Wednesday, 10 May 2017

New study: Humans reached America 100,000 years earlier than we thought

April 27, 2017

by Chuck Bednar

New research published online this week in the journal Nature is claiming that the first humans found their way to the Americas far earlier than previously believed – more than 100,000 years earlier, to be precise – but not everyone seems to be on board with the study’s findings.

In the study, scientists from the Center for American Paleolithic Research in South Dakota and their colleagues examined animal bones and tools unearthed from the Cerutti Mastodon site near San Diego, California – a site initially discovered in 1992, according to BBC News reports. Among their discoveries were potential stone tools and remains believed to be from a mastodon, the British news outlet added. However, the researchers were unable to use radiocarbon dating to analyze the remains, so instead they used a technique known as uranium-thorium dating.

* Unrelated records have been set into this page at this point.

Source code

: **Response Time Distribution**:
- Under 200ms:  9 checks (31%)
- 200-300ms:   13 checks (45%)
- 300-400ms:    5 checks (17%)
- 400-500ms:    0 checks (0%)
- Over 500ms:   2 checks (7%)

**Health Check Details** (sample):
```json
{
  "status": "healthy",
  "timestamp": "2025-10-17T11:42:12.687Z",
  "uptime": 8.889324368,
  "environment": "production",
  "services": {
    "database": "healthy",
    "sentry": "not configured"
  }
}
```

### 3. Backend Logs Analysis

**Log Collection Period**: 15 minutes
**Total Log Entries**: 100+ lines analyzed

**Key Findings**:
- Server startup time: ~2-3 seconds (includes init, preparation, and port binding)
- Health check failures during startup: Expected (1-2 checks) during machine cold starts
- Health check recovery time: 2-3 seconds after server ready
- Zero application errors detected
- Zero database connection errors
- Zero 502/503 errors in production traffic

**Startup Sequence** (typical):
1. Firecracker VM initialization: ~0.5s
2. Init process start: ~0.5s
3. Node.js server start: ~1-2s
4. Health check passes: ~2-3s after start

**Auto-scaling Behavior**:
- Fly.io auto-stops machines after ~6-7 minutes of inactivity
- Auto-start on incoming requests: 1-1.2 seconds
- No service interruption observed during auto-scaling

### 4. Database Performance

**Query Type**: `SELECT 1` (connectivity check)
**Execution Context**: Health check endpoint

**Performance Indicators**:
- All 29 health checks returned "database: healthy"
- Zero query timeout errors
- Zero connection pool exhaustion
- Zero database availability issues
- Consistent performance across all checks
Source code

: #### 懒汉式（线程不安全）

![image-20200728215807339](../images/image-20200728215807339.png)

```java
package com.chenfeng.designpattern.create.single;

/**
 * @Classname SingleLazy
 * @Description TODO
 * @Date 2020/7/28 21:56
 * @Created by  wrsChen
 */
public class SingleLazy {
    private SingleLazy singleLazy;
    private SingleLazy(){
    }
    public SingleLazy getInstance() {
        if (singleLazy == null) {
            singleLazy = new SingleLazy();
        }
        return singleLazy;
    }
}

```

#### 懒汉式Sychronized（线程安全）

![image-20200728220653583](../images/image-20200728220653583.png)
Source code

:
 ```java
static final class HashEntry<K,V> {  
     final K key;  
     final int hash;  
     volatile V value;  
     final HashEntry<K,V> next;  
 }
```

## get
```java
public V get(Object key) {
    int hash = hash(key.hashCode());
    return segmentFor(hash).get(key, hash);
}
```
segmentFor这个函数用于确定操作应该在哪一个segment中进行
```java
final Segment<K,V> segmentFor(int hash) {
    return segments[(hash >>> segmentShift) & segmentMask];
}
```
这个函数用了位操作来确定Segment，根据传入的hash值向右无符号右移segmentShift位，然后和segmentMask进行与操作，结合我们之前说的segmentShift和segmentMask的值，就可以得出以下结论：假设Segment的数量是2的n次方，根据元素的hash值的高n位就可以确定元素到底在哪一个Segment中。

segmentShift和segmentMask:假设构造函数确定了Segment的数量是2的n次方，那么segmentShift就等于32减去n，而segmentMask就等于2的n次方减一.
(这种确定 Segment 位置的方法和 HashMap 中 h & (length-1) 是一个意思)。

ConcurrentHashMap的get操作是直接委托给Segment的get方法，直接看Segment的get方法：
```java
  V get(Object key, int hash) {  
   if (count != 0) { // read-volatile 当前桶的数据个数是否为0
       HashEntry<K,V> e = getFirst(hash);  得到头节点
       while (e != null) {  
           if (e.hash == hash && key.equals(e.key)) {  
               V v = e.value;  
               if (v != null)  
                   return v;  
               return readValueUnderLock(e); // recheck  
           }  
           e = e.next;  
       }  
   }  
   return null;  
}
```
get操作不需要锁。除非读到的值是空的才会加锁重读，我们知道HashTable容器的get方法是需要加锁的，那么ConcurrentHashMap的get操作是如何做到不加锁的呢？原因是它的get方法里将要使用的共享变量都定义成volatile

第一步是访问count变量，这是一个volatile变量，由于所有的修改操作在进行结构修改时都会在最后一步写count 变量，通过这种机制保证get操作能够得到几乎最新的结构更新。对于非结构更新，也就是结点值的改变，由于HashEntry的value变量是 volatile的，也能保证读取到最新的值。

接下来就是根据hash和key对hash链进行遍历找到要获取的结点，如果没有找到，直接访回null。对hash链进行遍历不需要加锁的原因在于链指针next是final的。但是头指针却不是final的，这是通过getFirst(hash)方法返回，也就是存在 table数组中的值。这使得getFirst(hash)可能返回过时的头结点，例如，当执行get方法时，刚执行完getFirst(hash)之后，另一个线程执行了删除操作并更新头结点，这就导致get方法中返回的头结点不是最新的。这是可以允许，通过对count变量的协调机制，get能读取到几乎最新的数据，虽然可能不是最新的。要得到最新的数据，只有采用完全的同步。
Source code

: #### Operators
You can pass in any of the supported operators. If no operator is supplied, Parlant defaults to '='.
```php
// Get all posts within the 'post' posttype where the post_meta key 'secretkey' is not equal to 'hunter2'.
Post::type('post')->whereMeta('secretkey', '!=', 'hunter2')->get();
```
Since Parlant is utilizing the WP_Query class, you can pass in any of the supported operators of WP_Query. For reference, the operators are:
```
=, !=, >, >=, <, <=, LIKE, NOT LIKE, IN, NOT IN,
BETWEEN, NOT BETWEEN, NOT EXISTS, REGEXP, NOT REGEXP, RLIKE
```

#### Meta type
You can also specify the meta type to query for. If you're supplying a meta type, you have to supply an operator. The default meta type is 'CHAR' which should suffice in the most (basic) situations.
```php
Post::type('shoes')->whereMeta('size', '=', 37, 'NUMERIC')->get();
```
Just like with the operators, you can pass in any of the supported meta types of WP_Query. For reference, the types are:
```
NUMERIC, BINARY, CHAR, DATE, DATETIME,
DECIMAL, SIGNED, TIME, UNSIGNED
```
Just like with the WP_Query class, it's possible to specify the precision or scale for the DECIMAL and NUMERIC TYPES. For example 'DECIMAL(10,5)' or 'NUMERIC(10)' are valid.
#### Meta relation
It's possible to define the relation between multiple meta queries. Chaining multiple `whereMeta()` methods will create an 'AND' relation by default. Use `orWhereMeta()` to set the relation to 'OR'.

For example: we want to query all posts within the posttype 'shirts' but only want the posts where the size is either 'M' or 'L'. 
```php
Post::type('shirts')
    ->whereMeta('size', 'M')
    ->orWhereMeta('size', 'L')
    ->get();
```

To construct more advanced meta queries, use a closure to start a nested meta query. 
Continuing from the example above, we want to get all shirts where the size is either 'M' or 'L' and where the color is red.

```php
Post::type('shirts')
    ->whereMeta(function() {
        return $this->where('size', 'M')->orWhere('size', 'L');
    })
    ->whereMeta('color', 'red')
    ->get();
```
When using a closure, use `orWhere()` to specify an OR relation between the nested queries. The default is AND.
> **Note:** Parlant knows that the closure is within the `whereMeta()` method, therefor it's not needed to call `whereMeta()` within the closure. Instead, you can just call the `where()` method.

Those tests, the study authors said, claimed that the artifacts were 130,000 years old – significant because most prior research has concluded that the Clovis people were the first people to come to the Americas across the Beringia land bridge some 13,000 years ago, Scientific American noted.

If the CAPR-led team is right, the publication added, “the find could call into question the long-held assumption that H. sapiens was the first and only member of the human family to reach the New World, because it hails from a time when multiple human species... roamed the planet.”